- _Alıntı_:

:::

SURİYE'YE MÜDAHALE MÜMKÜN MÜ?

12 Ağustos 2011 23:32 / 2471 kez okundu!

 


Bütün baskılara, tanklara, ordu müdahalesine ve 2 bini aşkın göstericinin ordu ve polis tarafından öldürülmüş olmasına rağmen, Suriye'de ayaklanma sürüyor. Halk, aralıksız olarak birçok kentte sokağa çıkıyor ve Esad rejiminin yıkılmasını istiyor.

Bütün diğer Arap devrimlerinde olduğu gibi, emperyalistler ve Ortadoğu'nun gerici rejimleri Suriye'deki ayaklanmadan rahatsız. Korku duvarını aşmış bir yığın hareketinin nereye kadar ilerleyeceği, nerede duracağı tam belli değil.

Mısır ve Tunus'ta emperyalistler eski diktatörlerini zorlanarak da olsa feda ettiler, yerlerine eski rejimin biraz daha az göze batmış unsurlarını getirdiler ama bir kere hareketlenen ve gücünün farkına varan yığınlar durmadılar.

Tunus'ta halkın sürekli mücadelesi sonucunda Bin Ali'nin iktidar partisi hükümetten ve çeşitli devlet görevlerinden bütünüyle temizlendi. Mısır'da ise işçiler, öğrenciler ve sosyalistler Mübarek'in ardından iktidara el koyan orduya karşı aralıksız bir mücadele sürdürüyorlar. Hareketin en önemli talebi Mübarek'in yargılanmasıydı ve şimdi Mübarek yargılanıyor.

:::

- _Yönergeler_:
(A) Suriye'deki ayaklanmayı konu alan yazıya göre Mısır'daki hareketin en önemli talebi neydi?
(B) Suriye'deki ayaklanmayı ele alan yazıyı son cümlesinden sonra sürdürün.

:::

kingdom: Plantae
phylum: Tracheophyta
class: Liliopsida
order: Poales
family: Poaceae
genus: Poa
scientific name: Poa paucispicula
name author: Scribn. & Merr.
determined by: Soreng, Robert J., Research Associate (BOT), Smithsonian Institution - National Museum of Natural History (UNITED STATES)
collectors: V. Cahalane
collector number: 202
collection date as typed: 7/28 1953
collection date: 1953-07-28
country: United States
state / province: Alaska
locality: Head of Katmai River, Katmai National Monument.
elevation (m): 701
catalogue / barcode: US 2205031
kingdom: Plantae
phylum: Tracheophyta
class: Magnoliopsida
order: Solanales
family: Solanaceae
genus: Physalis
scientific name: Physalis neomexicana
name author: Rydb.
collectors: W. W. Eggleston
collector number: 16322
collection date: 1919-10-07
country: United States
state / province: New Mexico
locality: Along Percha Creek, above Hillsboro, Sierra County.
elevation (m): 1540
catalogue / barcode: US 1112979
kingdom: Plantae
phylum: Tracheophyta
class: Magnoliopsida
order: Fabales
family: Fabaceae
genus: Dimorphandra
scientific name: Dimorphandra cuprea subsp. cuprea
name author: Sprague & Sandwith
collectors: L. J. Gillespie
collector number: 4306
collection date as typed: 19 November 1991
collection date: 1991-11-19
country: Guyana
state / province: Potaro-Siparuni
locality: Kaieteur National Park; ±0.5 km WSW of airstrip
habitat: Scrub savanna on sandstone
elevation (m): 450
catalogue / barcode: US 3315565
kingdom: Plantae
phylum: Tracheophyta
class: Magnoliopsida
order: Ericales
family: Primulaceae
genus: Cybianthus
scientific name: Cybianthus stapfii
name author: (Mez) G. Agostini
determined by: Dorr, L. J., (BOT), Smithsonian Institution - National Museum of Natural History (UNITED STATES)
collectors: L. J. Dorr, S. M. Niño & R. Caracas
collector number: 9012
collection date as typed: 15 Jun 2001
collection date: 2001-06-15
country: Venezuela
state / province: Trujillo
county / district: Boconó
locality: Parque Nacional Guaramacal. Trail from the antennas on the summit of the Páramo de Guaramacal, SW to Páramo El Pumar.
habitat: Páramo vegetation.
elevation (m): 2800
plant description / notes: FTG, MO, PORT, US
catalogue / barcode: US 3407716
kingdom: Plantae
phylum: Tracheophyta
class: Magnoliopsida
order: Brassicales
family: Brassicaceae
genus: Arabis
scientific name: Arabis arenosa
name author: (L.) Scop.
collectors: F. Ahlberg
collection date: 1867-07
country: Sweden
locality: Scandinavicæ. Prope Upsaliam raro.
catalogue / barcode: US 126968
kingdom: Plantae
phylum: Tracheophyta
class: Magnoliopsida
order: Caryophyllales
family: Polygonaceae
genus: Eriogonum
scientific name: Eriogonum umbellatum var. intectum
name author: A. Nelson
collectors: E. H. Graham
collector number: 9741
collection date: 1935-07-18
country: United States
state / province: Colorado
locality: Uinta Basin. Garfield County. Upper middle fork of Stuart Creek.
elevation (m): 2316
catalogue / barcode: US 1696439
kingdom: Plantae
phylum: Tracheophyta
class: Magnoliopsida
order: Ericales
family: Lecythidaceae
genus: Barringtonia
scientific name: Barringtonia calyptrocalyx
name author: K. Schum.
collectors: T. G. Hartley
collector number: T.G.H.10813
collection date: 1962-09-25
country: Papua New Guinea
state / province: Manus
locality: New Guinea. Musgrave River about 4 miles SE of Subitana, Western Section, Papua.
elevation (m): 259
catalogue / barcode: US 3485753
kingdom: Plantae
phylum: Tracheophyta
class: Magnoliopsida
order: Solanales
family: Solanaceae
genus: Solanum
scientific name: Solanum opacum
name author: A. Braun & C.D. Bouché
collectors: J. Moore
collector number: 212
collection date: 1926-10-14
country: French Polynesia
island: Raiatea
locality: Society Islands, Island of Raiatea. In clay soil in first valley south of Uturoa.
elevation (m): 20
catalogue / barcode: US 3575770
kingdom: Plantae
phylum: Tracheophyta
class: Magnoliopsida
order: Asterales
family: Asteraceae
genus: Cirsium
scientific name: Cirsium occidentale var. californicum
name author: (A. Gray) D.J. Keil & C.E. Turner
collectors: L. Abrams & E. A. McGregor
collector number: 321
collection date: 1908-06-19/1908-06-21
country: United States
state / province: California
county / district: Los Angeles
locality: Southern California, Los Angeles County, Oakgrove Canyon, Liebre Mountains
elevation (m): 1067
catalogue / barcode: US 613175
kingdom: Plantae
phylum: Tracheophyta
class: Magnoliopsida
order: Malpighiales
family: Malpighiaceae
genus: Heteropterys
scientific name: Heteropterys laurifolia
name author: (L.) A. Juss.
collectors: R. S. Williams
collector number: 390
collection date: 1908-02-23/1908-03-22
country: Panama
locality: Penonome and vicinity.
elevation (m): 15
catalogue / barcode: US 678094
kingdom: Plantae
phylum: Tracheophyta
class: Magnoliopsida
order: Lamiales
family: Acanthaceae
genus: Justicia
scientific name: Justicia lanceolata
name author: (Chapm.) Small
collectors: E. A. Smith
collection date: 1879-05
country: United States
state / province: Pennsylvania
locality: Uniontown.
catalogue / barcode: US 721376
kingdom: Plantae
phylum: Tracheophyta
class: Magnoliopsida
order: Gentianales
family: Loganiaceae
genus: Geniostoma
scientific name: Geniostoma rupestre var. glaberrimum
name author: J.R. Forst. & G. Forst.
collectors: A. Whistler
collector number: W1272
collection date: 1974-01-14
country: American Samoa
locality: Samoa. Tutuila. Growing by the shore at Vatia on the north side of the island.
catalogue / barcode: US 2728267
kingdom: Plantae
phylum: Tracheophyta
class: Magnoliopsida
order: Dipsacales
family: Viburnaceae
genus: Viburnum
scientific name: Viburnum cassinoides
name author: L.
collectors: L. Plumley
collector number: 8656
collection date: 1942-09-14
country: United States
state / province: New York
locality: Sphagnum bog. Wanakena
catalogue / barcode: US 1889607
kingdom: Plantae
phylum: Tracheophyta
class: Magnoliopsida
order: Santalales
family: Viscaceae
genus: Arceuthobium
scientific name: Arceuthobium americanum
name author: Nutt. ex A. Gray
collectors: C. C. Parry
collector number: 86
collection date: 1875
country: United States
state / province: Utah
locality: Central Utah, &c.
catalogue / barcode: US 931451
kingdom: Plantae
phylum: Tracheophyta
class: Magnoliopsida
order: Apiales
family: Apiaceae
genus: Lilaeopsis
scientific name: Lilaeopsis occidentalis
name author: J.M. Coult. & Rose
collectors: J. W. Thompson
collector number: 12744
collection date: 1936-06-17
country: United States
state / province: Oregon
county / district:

:::

- _Yanıt Kümesi_:
(A) Mübarek'in yargılanması.

(B)
Libya'da işler farklı gelişti. Kitle hareketi olarak başlayan Libya devrimi, kısa süre sonra Kaddafi'ye bağlı ordu birliklerinin şiddetli saldırısı ile karşılaştı ve tam bu sırada, emperyalistler, Libya'ya müdahale ederek devrimi geriletirken Kaddafi'nin durumunu sağlamlaştırdılar. Şimdi Kaddafi sahte bir anti-emperyalist kahraman hâline gelirken, Bingazi'de kurulan Geçici Hükümet ise ayaklanan Libyalıların liderliklerini tasfiye etti ve duruma el koydu.

Geçici Hükümet hemen hemen bütünüyle Kaddafi'nin eski memurlarından ve generallerinden oluşuyor. Artık Libya'da sorun bir devrim değil, hükümet değişikliği durumuna gelmiştir. Şimdi Suriye'de de benzer bir senaryonun uygulanması mümkün. Esad rejimi batılıların sert eleştirileri ile karşılaşıyor, Türkiye de batılı müttefikleri ile birlikte davranıyor.

Esad rejiminin Suriye halkının düşmanı olduğu, eli kanlı bir diktatörlük olduğu açık. Kendi halkını binlerle katlediyor. Ancak batılıların bir müdahalesi, Kaddafi'yi olduğu gibi Esad'ı da anti-emperyalist kahraman hâline getirir ve Suriye'deki yığınsal muhalefet geri çekilmek zorunda kalır. Libya'da olduğu gibi, Suriye'de de, ondan sonra kimin kazanacağı önemli olmaz. Kaybedecek belli: Devrim. Çözüm ise en olumlu hâli ile bir hükümet değişikliği.

Ancak Suriye'ye müdahale Libya kadar kolay değil.

Libya'da Kaddafi rejimi, fazla dostu olan bir ülke değildi. Suriye ise en baştan İran ile yakın ilişkilere sahip. Suriye'ye müdahale İran'ı harekete geçirebilir ve bu, bölgesel bir savaştır. Emperyalistler, özellikle ABD, Irak ve Afganistan'dan sonra yeni bir felaket ile karşılaşmakta çekingen. Bu nedenle Libya'ya müdahalede de, ABD, Fransa ve İngiltere'ye oranla daha isteksizdi.

Suriye ve yanı sıra İran ile yeni bir savaş ise ABD'nin şimdilik planlarında yok gibi.

Bazıları ABD'nin Türkiye'yi savaşa iteceğini iddia ediyorlar, hatta Genelkurmay Başkanı ve üç kuvvet komutanının istifasını bile buna bağlayanlar vardı.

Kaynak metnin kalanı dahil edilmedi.